“Man perceives in the world only what already lies within him;
but to perceive what lies within him man needs the world;
for this, however, activity and suffering are indispensable.”
– Hugo von Hofmannstal
As conditioned, social humans we are great for skirting around an issue. We can deflect conversations off lonesome highways and long, winding diversions, very skilfully. All to hide and divert attention from what’s really going on within us. We’d prefer to talk in stories, riddles and blame rather than just plainly admit a deep feeling of hurt, anxiety or fear.
What’s at work here is that we pull content to match the energy inside.
It’s not the content in the outside world that is the problem causing an issue inside; no the energy within pre-dated the content outside and actually created it.
For example, you are afraid of something in your world because you have a fear within. The content in the outside world is just an aid to point us back to that source energy causing it within.
So your world is a graphic comic, a virtual reality version of your inner landscape. A printout of the internal programming. And how you treat your inner landscape is how your world treats you. I’ll say that again in another way, how you deal with energies that arise from within is how your outside “real world” treats you.
For example, I’ve met a lot of people who have a problem with what they call ‘being seen’. They feel invisible. If you want to be seen, you will need to begin to see. Start with seeing what is arising within, being present to it, not ignoring it or stuffing it back down. Acknowledge your inner world. This begins to give you a strength and a level of opening to acknowledge others in your outer world. If you want to be seen, you need to start seeing.
It all boils down to searing honesty with ourselves. That sort of honesty that burns. It burns us to admit to something so private, so close, so deeply held and secretive. So seemingly humiliating. The burning is the burning off of the layers of self image in the process. But we’re not necessarily being honest with another, oh that will come and be important at a later stage. Initially, though, the honesty needs to be just with ourselves alone. How many of us can even admit to ourselves some of our deepest, darkest reasons for withholding love, or withholding ourselves in some way? How many of us can admit to being secretly desperately needy for love, for validation, for admiration?
Fact is, we all have a vulnerable, empty centre. That’s who we are: openness, emptiness. Over the course of our lives, we just got more habituated to the feeling of having rather than this feeling of being. We created a fortress around this sense of self, to give us a landing pad away from the empty core. The ‘having habit’ began an accumulation of experiences and stories that then quickly began to define who we were, began to build our identity. Before we know it, the base has shifted from the empty core, who we are, to this apparently more solid base of identity, who we think we are. So we shifted out of our centre and built an increasingly sophisticated psychological arsenal to keep ourselves from ever having to experience the vulnerable, empty core.

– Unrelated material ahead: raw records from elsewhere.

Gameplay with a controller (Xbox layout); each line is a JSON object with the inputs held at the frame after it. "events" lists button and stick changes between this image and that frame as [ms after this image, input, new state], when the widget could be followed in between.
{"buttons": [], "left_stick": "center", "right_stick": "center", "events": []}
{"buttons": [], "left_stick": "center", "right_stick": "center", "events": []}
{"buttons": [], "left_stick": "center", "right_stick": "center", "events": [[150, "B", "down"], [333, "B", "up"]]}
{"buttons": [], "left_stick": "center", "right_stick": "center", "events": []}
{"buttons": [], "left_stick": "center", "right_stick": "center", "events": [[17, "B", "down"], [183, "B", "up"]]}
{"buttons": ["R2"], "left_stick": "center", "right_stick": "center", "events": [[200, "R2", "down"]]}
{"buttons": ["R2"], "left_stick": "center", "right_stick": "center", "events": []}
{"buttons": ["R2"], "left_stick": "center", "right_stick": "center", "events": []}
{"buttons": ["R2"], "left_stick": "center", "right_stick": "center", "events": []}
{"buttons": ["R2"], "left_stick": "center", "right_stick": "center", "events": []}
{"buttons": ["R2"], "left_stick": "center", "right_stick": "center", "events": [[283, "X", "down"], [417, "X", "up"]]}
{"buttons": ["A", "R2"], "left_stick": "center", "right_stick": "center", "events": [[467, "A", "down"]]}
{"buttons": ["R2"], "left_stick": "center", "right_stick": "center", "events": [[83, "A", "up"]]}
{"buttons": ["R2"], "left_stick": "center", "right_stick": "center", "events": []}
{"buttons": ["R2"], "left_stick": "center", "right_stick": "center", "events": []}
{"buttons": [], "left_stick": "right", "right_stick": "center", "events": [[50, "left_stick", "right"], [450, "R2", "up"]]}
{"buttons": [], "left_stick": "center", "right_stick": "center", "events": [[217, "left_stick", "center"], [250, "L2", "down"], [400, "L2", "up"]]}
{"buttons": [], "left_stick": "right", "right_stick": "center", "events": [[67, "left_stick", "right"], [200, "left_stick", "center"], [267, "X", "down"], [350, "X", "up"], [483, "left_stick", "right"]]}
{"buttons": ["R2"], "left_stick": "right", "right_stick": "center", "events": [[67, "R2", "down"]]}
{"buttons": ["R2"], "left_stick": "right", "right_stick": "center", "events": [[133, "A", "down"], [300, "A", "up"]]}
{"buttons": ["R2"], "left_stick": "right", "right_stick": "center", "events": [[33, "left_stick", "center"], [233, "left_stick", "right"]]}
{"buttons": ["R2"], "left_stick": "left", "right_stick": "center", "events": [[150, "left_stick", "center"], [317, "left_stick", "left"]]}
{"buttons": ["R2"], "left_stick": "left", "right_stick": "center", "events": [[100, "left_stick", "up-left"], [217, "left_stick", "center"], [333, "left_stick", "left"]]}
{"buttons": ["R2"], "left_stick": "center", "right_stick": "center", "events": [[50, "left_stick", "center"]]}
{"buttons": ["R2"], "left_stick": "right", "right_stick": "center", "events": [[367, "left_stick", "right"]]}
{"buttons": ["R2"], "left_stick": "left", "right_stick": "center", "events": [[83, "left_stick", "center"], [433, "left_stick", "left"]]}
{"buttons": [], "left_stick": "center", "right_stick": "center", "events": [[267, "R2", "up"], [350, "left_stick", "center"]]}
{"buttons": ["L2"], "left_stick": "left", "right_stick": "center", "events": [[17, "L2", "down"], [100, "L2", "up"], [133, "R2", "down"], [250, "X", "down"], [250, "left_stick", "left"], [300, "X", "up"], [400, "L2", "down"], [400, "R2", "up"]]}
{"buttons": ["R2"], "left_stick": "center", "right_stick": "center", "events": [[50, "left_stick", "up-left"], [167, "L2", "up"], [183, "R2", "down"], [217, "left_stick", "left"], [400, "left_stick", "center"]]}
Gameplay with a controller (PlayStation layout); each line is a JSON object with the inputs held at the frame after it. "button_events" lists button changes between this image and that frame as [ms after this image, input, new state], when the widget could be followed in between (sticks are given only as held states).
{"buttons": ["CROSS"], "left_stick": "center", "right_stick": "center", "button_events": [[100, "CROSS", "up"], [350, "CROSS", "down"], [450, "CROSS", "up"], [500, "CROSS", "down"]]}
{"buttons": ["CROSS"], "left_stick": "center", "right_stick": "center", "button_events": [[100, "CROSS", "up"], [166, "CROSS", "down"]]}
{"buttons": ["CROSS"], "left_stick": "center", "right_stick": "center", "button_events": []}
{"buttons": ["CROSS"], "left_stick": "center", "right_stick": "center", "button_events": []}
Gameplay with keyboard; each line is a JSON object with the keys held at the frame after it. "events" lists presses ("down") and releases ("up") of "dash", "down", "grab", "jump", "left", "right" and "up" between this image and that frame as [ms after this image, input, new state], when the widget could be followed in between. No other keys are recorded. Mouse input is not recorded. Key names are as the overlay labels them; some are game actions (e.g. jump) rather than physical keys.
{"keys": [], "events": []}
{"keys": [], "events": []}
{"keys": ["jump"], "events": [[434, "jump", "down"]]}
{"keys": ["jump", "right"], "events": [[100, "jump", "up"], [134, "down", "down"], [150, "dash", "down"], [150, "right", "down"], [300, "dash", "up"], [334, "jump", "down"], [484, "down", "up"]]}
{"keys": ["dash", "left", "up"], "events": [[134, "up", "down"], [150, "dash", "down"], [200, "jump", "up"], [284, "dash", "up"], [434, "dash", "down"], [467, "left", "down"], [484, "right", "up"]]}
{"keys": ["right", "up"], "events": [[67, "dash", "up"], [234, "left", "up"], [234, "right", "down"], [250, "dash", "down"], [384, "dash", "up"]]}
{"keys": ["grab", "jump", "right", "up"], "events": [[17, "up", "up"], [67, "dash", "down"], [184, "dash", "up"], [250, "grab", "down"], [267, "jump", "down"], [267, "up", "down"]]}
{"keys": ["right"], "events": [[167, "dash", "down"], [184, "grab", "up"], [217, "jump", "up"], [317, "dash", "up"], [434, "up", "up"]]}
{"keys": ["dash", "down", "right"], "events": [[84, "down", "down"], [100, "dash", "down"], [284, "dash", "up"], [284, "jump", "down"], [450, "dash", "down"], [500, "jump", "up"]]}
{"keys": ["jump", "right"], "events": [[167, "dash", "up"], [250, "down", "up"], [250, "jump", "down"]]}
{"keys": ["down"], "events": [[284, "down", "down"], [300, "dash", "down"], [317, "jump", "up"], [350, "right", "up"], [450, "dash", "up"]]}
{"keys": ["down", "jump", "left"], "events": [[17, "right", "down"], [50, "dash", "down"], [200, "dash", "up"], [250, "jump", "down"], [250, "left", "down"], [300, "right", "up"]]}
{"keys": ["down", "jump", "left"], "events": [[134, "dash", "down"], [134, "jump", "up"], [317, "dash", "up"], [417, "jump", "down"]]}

We can spend our lives playing out in the periphery of the identity story based on this made-up self, or we could allow ourselves to collapse through all this armoury, through to that which we are at its centre.
Robert Frost describes this best with the lines:
“We dance round in a ring and suppose,
But the Secret sits in the middle and knows.”
So what’s really going on with you? Are you dancing a merry dance around an old story, or can you see how you’re just locking yourself out of life by perpetuating an avoidance mechanism of truly allowing yourself to burn in the truth of your Being?
Are you done being somebody, and do you dare to be Nobody?